If you answer yes to these questions and follow the reasoning to its conclusion, you find a rather thin strength, do you not? After all, what happens in a situation where Storm cannot access her powers, Uhura loses her phaser, or Black Widow is trussed up tighter than a Thanksgiving Day turkey and cannot use her martial arts skills to fight her way out of a tight spot?

And yet, all these fictional women – and a great many others – have fought their way through such situations regardless of the loss of powers, weapons, technology, or skills.

But, by continuing to use the reasoning that said these women were strong because of their assets – powers, weapons, etc. – we are left with a flimsy, incomplete picture of these fictional heroines. After all, if Storm loses her powers – the abilities that make her “strong” – then she is no longer strong when she cannot use them.

As a fan of the X-Man Storm from youth, when I was younger I would have found such a statement insulting to her. “Storm is strong without her powers!” I would have shouted angrily.

Thankfully, time brings growth, and I am at least old enough now to know that not all battles can be won by shouting – although that may be my initial, instinctive reaction. Suppose that, today, someone was to say to me, “Storm’s great, but she’s only strong as long as she has her powers.”

Stifling my kneejerk reaction to shout and lose my temper, I would stumble and say, “No, she’s strong even without her powers. If Storm were to lose her powers – which she has, on occasion – she would still be a force to be reckoned with. Because even without her powers, Storm is determined to survive – when she fights, she fights to win.”

And that is the point right there. “It’s not the size of the dog in the fight, but the size of the fight in the dog,” as they say. Storm and the other leading ladies I have listed here all have a strong will, the determination to survive adversity and evil. These fictional women are not disposed to yield to those who threaten them and/or those they love. They will fight anyone who threatens them. Whether they fight with weather warping abilities, or with something as “simple” as a spoon or a rock, they will fight to the death to protect themselves and those they care about.

So is the true strength of a woman (or of a man) to be judged by how much they can physically do? Should it be judged by the flash, flamboyance, or elegance with which they do it?

Or should the true strength of a man or woman be judged by the force of their will to be strong?

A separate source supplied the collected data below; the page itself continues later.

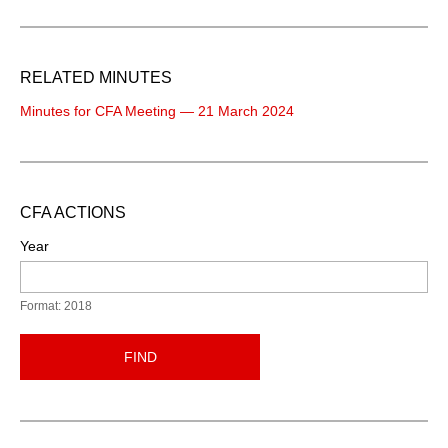
RELATED MINUTES
Minutes for CFA Meeting — 21 March 2024
CFA ACTIONS
Year
Format: 2018
FIND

History is already witness to many women with strong wills achieving great things. Women such as Artemisia, Boudicca, Margaret of Provence (queen of France and wife of Louis IX), Catherine of Siena, Maria Theresa of Austria, Isabella I of Spain, Madeleine de Verchères, and Catherine the Great were all strong-willed women who achieved much in their lifetimes. Actresses Hedy Lamarr, Lucille Ball, and Maureen O’Hara accomplished much in their lives as actresses and as career women.

Yet still there are those who see only the outer shell, or who refuse to see it. Still you will hear the shrill Cabbage Patch dolls on TV or in Hollywood proclaim that this leading female in that film is strong simply because she can swing a sword, shoot a gun or a bow, use magic, or ride the wind and cast lightning bolts out of a clear sky. It is sad that so many in this age choose to view women in this light.

So then what do I think makes a strong woman, readers? I think a strong woman is defined by her will to keep fighting, by her determination to do her part, small though it may appear to be. No matter how much it hurts or how unfulfilling it appears, how thankless or humble a job it is, these fictional heroines have kept going. Theirs is an honorable position, whether it is Pepper’s waiting for Tony to return to her or Captain Janeway guiding Voyager on its journey home. It is an honorable duty they each work to fulfill to the best of their abilities. They should be given respect for that strength of will, not for their physical skills.

In conclusion, I will say this, readers: I preach no sermon, I advocate no crusade. I simply ask you an honest question:

“What do you think makes a woman strong?”